WASHINGTON — Facing the possibility that President Obama might not win a second term, his administration accelerated work in the weeks before the election to develop explicit rules for the targeted killing of terrorists by unmanned drones, so that a new president would inherit clear standards and procedures, according to two administration officials.

The matter may have lost some urgency after Nov. 6. But with more than 300 drone strikes and some 2,500 people killed by the Central Intelligence Agency and the military since Mr. Obama first took office, the administration is still pushing to make the rules formal and resolve internal uncertainty and disagreement about exactly when lethal action is justified.


The attempt to write a formal rule book for targeted killing began last summer after news reports on the drone program, started under President George W. Bush and expanded by Mr. Obama, revealed some details of the president's role in the shifting procedures for compiling "kill lists" and approving strikes. Though national security officials insist that the process is meticulous and lawful, the president and top aides believe it should be institutionalized, a course of action that seemed particularly urgent when it appeared that Mitt Romney might win the presidency.

"There was concern that the levers might no longer be in our hands," said one official, speaking on condition of anonymity. With a continuing debate about the proper limits of drone strikes, Mr. Obama did not want to leave an "amorphous" program to his successor, the official said. The effort, which would have been rushed to completion by January had Mr. Romney won, will now be finished at a more leisurely pace, the official said.

Simply put, what Team Obama is saying here is that killing people with drone strikes (but without judicial reviews or public scrunity) is good and virtuous when Barack Obama is the one with his finger on the "Easy" button, but it might be wrong if anyone else does, especially someone we already don't like, such as Mitt Romney. Or. let me put it even simpler: When it comes to drones, Obama now actually believes his own righteous baloney.

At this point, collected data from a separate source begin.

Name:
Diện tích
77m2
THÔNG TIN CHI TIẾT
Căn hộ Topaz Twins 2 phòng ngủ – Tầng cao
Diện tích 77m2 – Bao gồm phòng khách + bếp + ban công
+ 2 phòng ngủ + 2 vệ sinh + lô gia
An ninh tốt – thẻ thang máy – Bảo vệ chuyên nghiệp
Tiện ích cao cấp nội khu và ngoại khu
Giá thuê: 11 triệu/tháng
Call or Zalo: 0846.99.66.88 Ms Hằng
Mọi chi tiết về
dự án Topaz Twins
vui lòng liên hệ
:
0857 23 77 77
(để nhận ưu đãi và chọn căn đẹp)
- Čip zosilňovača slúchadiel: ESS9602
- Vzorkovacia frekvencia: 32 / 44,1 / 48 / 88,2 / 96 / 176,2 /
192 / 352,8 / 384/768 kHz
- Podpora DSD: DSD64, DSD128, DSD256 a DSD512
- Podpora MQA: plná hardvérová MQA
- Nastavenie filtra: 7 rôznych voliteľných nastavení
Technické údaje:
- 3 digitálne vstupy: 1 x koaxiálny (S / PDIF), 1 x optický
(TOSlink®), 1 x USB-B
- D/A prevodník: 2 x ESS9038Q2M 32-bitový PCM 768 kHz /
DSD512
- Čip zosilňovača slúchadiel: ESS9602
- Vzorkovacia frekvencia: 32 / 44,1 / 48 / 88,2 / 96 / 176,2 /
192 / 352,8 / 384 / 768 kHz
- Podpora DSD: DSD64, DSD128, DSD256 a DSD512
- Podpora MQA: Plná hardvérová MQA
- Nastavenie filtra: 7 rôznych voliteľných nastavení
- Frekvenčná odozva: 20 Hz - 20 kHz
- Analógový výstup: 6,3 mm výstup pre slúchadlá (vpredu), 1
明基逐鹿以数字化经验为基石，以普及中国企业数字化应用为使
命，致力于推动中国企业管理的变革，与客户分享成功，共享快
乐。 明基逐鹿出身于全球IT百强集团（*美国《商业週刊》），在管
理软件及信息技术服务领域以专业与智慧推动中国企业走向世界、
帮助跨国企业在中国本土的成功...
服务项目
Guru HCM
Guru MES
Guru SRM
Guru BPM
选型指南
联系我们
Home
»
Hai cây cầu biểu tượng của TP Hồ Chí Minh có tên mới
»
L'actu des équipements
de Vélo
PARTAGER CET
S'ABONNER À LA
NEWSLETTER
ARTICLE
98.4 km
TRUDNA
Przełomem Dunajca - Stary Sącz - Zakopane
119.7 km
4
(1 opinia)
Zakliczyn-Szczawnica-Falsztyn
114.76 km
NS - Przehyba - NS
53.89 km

The truth is that Mitt Romney -- as we learned during the debates -- would not have operated the drone-killing program any different from Barack Obama. The flying death robots would be used a lot, and some bad guys would die and some innocent women and children would die -- just as happens today. And another truth is this: This is exactly what some civil libertarians warned -- but not loud enough -- when presidential powers were unconstitutionally expanded under George W. Bush, that a Democratic president would not give these powers back. And the biggest truth is this: That the corrupting power of drone killings -- to make things happen with the push of a button rather than the messy process of dealing with judges and Congress and a free press asking questions -- is all but absolute. Look how it has sucked in President Obama -- lock, stock, and barrel.

Today's New York Times article does a very good job of reminding us of some of the reasons why this is such a bad idea. It quotes author Gregory Johnsen who has found that the drone program has completely backfired in Yemen, strengthening al-Qaeda there instead of destroying it. Also, America -- which once opposed targeted assassinations by other nations, as happened earlier this month by the Israelis in Gaza -- has now lost the moral high ground on this issue.

There is also faint hope in the Times article, that a faction within the Obama administration that wants limits on drone strikes may ultimately rule the day. (That faction includes counter-terrorism czar John O. Brennan who -- significantly for this issue -- could end up running the CIA.)

Let's hope so. Targeted assassinations are the moral issue of Obama's second term. He now has a little extra still do the right thing. But morality deferred is still morality denied.